Além disso, serão peças quase que únicas, algumas vezes feitas exatamente para o seu tamanho, com seu jeito sua cara.

Você também estará incentivando a produção artesanal, eliminando intermediários, conhecendo quem produz – clique no banner e conheça mais sobre o manifesto Compro de Quem Faz.

Você estará ajudando outras pessoas a realizar sonhos, conquistar espaço. Um jeito mais sustentável de pensar o consumo, não é mesmo?

manifesto compro de quem faz

*Este é o último texto de uma série de três sobre Consumo.

Escrito por Simone Miletic

Formada em contabilidade, sempre teve paixão pela palavra escrita, como leitora e escritora. Acabou virando blogueira.

Escreve sobre suas paixões, ainda que algumas venham e vão ao sabor do tempo. As que sempre ficam: cinema, literatura, séries e animais.

3 Comentários


  1. Essa sua série está muito legal, Si. O ponto crucial, como sempre, é o equilíbrio – e, no caso do consumo, pensar bem antes de comprar, em vez de deixar-se levar pelo impulso, exatamente como você mostrou.

    Eu invisto em calça jeans porque tenho um quadril complicado, nem tudo me cai bem. Em compensação, as minhas também duram anos. Vestidos são mais fáceis, posso pagar menos por eles e mesmo assim ter um bom caimento, e neles posso aproveitar, de vez em quando, as modinhas. Em todo caso, parei há alguns anos de querer ter quantidade e passei a investir em peças duráveis, atemporais e que combinem com meu corpo.

    Pra sapatilhas, recomendo fortemente as da Moleca.
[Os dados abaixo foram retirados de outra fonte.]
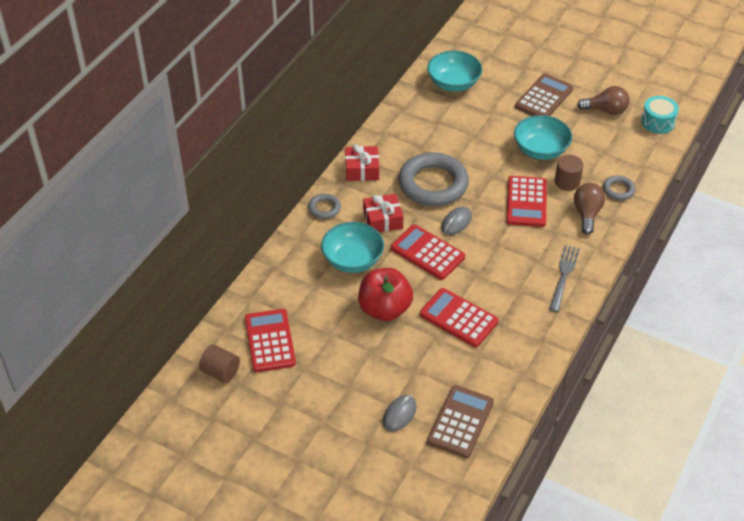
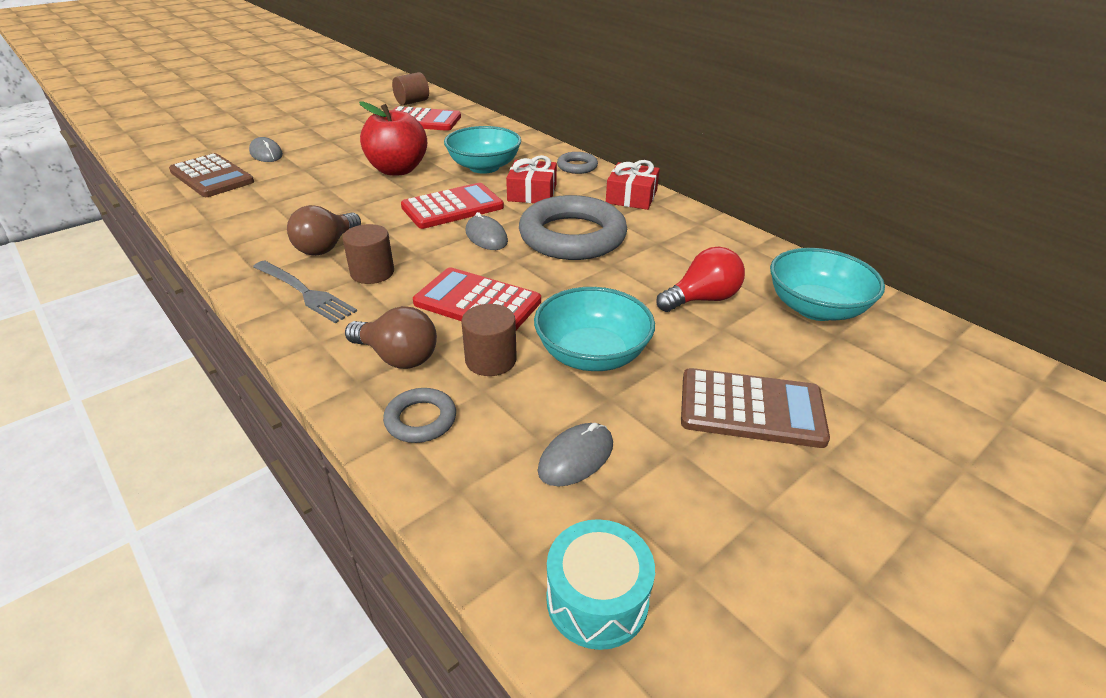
camera: 110 degrees right, 10 degrees down
red calculator [420,288,498,347] -> none
brown calculator [515,74,573,116] -> brown calculator turned 45 degrees counterclockwise [681,368,830,448]
brown light bulb [577,86,630,115] -> brown light bulb moved to [287,205,361,256]
none -> brown cylinder [343,224,394,284]
none -> grey mouse [538,423,613,486]
none -> red light bulb [656,247,745,312]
Pra quem bate perna, duram cerca de um ano, mas compensam pelo precinho e pelo conforto. Piccaddily também é uma boa pedida. Também abandonei os sapatos de couro para o dia a dia, ficam feios rapidinho.

    Responder

    1. Sim, Lu!!! Às vezes eu fico achando que esses sites como o Ali Express despertou o pior nas pessoas, que antes não compravam o que não precisavam porque o preço era mais caro.

      Adoro as sapatilhas da Moleca, tanto para mim como para a Carol, e vou dar uma olhada nas da Piccadily.

      Beijos

      Responder

      1. Pois é… a gente tem que se controlar pra não sucumbir ao consumismo.

        Costumo comprar piccadilly pelo site da própria marca, já que a distribuição em Brasília é horrível (e o site é ótimo). Se for fazer o mesmo, sugiro comprar um número maior que o normal. É tanto acolchoado que a numeração fica muito justa, ainda mais pra quem bate perna (os pés sempre dão uma inchada no fim do dia).